Attend Conference Sessions

Airport / Hotel / Activity / Conference Session from / to Transportation

Interactions (Use Case instances):

The user registers for Conference Sessions Attendance.

Travel Agency's system books a flight from user's source city to conference destination city.

User travels to conference’s city.

Hotel system books reservation for user in start / end conference's dates.

User check in into hotel for reservation dates.

Traveller Recreational Activities system appoints attendance to activity given user's preferences.

User attends to appointed recreational activities.

User attends to conference sessions.

Local Transportation service requested whenever necessary (from, to, distance).

All systems view an aligned entity for the same instances. User is: Traveller, Host, Attendant, Passenger.

All interactions (use case instances) perform declaratively generated use cases (roles) business logic (state transforms, updates, transitions).

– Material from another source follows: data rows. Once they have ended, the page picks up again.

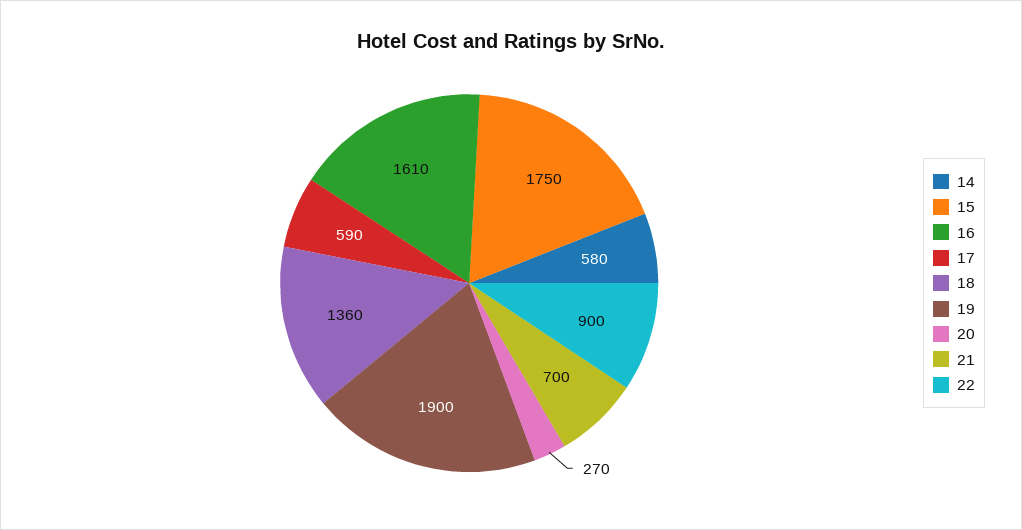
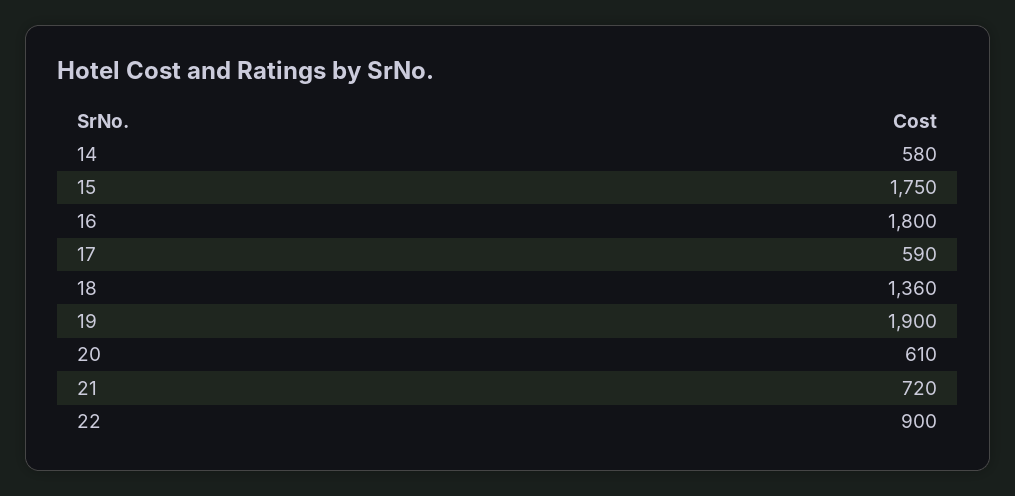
  {
    "14": 580,
    "15": 1750,
-   "16": 1610,
+   "16": 1800,
    "17": 590,
    "18": 1360,
    "19": 1900,
-   "20": 270,
+   "20": 610,
-   "21": 700,
+   "21": 720,
    "22": 900
  }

Attendant registeredFor ConferenceSession

Traveller onBoard Flight

Host checkedIn Room

Tourist attending RecreationalActivity

Attendant listeningTo ConferenceSession

Passenger travelingWith TransportationService

All use case interaction details are inferred and defined into the agents specification:

Flight.destination : Conference.city

Conference, Flight, Hotel, Activity, Transportation Payments instantiated by User prompted available payment methods.